Damon Knight, Head of Safety, Security and Quality (SSQ), Air Navigation Solutions (ANSL)
With a degree of scepticism is perhaps the right way to describe the aviation industry’s view of drones when they first gained popularity. The aviation industry has operated according to comprehensive standards and regulations for many years.
Clear rules exist for anyone wanting to participate in the air traffic system, and standards must be demonstrated and adhered to in order to use the crowded airspace shared by all users. The more complex or densely populated the airspace one intends to use, the more rigid and detailed the rules to follow. This is a system that requires a high level of direct engagement and a higher level of manual management, but it is one that prioritises safety and has successfully facilitated the shared use of increasingly constrained airspaces worldwide for many years.
Suddenly, onto the market come small, low cost, quick and flexible flying objects that are hard to spot, invisible on aviation surveillance displays, and widely available to hobbyists, enthusiasts and professionals alike. What most scared the aviation industry perhaps was that a whole new ‘flying community’ developed; one that was separate from the professional aviation industry, not required to undertake any prescribed training, had rarely heard of the Air Navigation Order or comparable regulations, and was and to a reasonable extent still is unregulated.
This description clearly does not apply to all drone operators, but the nearly unlimited accessibility and low cost of drones meant that the qualifications, specific expertise and regulatory oversight of the average drone operator were not comparable to those of aircraft operators. The aviation industry’s concern that a mass movement was about to invade the safe and regulated sphere of its existence was not therefore unreasonable.
Unfortunately, this concern was then validated by the ‘Drone Incident’ at Gatwick Airport during December 2018. The scenario, which resulted in the disruption of 140,000 passengers during the lead-up to Christmas, was rightly or wrongly seen as evidence that this new industry had the potential to put at risk the high standards that had ensured the safety and efficacy of the aviation industry over many years – as anticipated, some would say.
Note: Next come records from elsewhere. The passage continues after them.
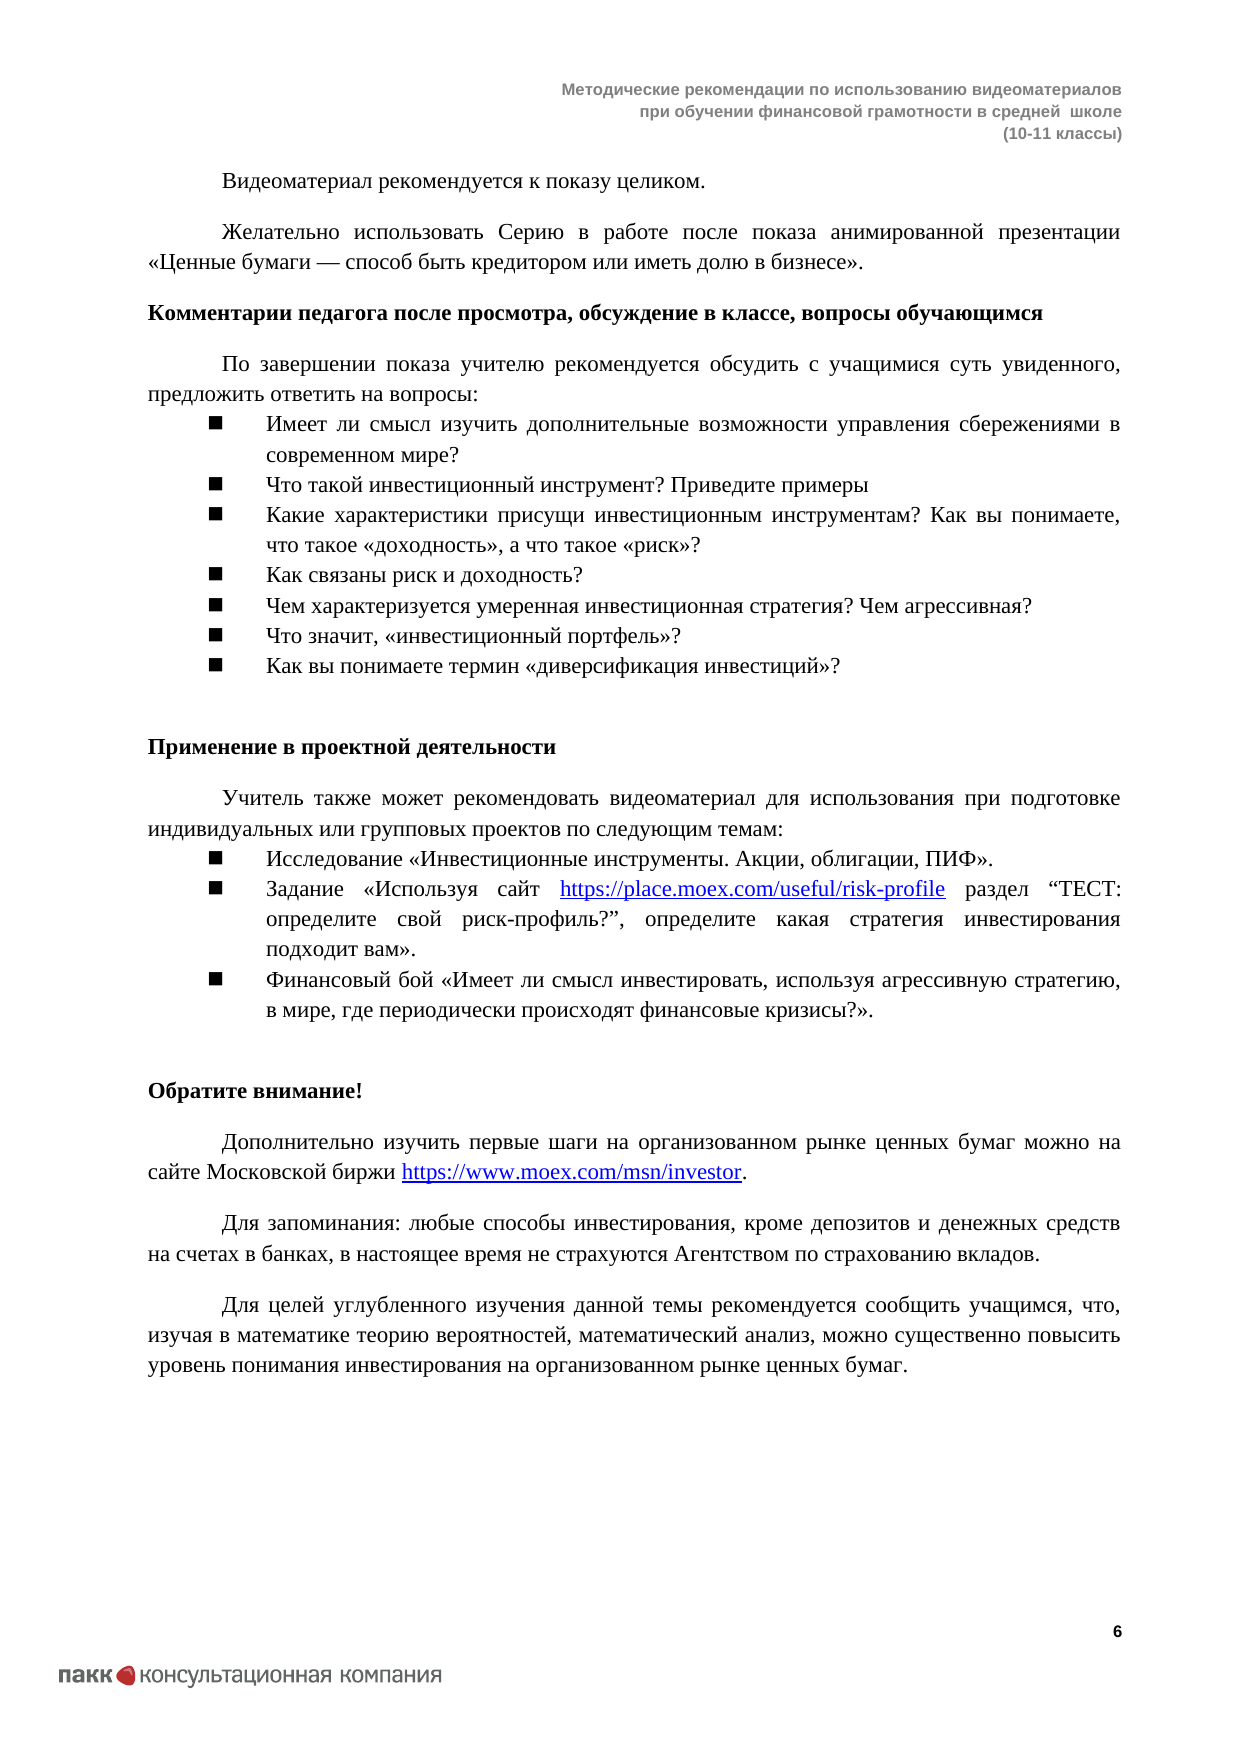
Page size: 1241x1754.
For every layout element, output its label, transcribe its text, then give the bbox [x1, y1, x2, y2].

text Для целей углубленного изучения данной темы рекомендуется сообщить учащимся, что, изучая в математике теорию вероятностей, математический анализ, можно существенно повысить уровень понимания инвестирования на организованном рынке ценных бумаг. [148, 1291, 1122, 1377]
list Задание «Используя сайт https://place.moex.com/useful/risk-profile раздел “ТЕСТ: определите свой риск-профиль?”, определите какая стратегия инвестирования подходит вам». [207, 875, 1122, 962]
text По завершении показа учителю рекомендуется обсудить с учащимися суть увиденного, предложить ответить на вопросы: [148, 350, 1122, 407]
list Имеет ли смысл изучить дополнительные возможности управления сбережениями в современном мире? [207, 410, 1122, 467]
text Обратите внимание! [148, 1077, 1122, 1103]
text Для запоминания: любые способы инвестирования, кроме депозитов и денежных средств на счетах в банках, в настоящее время не страхуются Агентством по страхованию вкладов. [148, 1209, 1122, 1266]
text Комментарии педагога после просмотра, обсуждение в классе, вопросы обучающимся [148, 299, 1122, 325]
list Чем характеризуется умеренная инвестиционная стратегия? Чем агрессивная? [207, 592, 1122, 618]
list Финансовый бой «Имеет ли смысл инвестировать, используя агрессивную стратегию, в мире, где периодически происходят финансовые кризисы?». [207, 966, 1122, 1022]
text Применение в проектной деятельности [148, 733, 1122, 760]
text Дополнительно изучить первые шаги на организованном рынке ценных бумаг можно на сайте Московской биржи https://www.moex.com/msn/investor. [148, 1128, 1122, 1185]
list Исследование «Инвестиционные инструменты. Акции, облигации, ПИФ». [207, 845, 1122, 871]
text Учитель также может рекомендовать видеоматериал для использования при подготовке индивидуальных или групповых проектов по следующим темам: [148, 784, 1122, 841]
list Что такой инвестиционный инструмент? Приведите примеры [207, 471, 1122, 497]
list Как связаны риск и доходность? [207, 561, 1122, 588]
list Какие характеристики присущи инвестиционным инструментам? Как вы понимаете, что такое «доходность», а что такое «риск»? [207, 501, 1122, 558]
list Что значит, «инвестиционный портфель»? [207, 622, 1122, 648]
text Видеоматериал рекомендуется к показу целиком. [148, 167, 1122, 193]
list Как вы понимаете термин «диверсификация инвестиций»? [207, 652, 1122, 678]
text Желательно использовать Серию в работе после показа анимированной презентации «Ценные бумаги — способ быть кредитором или иметь долю в бизнесе». [148, 218, 1122, 274]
As the Air Navigation Services Provider (ANSP) of Gatwick Airport, Air Navigation Solutions (ANSL) was directly involved in the management of this incident. We worked closely with Gatwick Airport and the airline community to reinstate safe operations as quickly as possible. The approach at this point was undoubtedly to view the drones operating in the immediate vicinity of the airport as a safety and security risk and to manage the situation accordingly.
Integration as the path to success
Let me reassure you, however, that once the safety and security of the airport, the operation and all passengers were reinstated, our focus shifted from ‘protection’ to integration. Everything said above may well be true, but what is critical is reaching a state where standards and requirements have been aligned. To achieve that, integration is the way to go. Safe and effective sharing of airspace will be predicated on aligned principles – not to be confused with identical rules and requirements which would not reflect the differences in nature of the operations and would negate the potential that drones can have whilst operating inside more densely populated airspaces.
From the perspective of aviation, protection against the risk that drones can pose to conventional air traffic cannot sustainably be achieved through exclusion. The sheer numbers will render this impossible, as will the huge potential of constructive drone operations for the industry. From the perspective of the drone industry, whether professional operator or hobbyist, freedom and flexibility will equally not be achieved through segregation. A joint effort is required to progress integration, and if we can make one request of the drone operators around the globe, it would be to collaborate rather than coexist: be open to change that facilitates integration. This is equally important as new regulation comes into force at the end of 2020.
In August 2020 we carried out the first successful flights with drones on Gatwick Airport under our integrated Drone Operations on Airports (iDOAIrports) workstream. We are investigating the ability of drones to deliver structural inspections of airport buildings (which are required regularly but today carried out manually) as well as thermal inspections to identify sources of heat leaks. We are also investigating their ability to automate and substantially speed up airfield lighting inspections, which are a regulatory and technical requirement but take a lot of time and effort when performed manually.
We are committed to continuing this work to reach full integration of drones even on the busiest airports, including Gatwick Airport, the airport that is typically solely associated with the negative connotations of drones, and we invite you to come with us on this journey.